**TASK PROMPT:** Below are records; count the lines that contain "right" and give only the total.

Stored data entries:
● ● ● ● ●
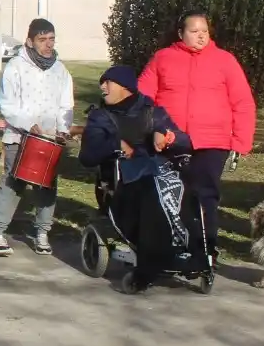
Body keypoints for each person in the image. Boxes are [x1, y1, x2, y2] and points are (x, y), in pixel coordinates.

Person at [138, 11, 255, 261]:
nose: (201, 36)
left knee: (205, 196)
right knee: (169, 193)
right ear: (181, 34)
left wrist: (241, 141)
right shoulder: (163, 58)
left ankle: (206, 250)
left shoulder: (225, 61)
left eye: (205, 31)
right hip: (171, 139)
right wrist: (155, 128)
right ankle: (168, 245)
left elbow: (243, 102)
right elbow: (143, 98)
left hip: (213, 142)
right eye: (194, 31)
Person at [80, 65, 193, 294]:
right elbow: (87, 155)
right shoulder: (100, 117)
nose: (102, 86)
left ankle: (196, 254)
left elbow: (185, 141)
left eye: (107, 82)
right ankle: (150, 265)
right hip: (124, 180)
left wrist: (168, 137)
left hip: (160, 173)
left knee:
● ● ● ● ●
**ANSWER SPACE:** 12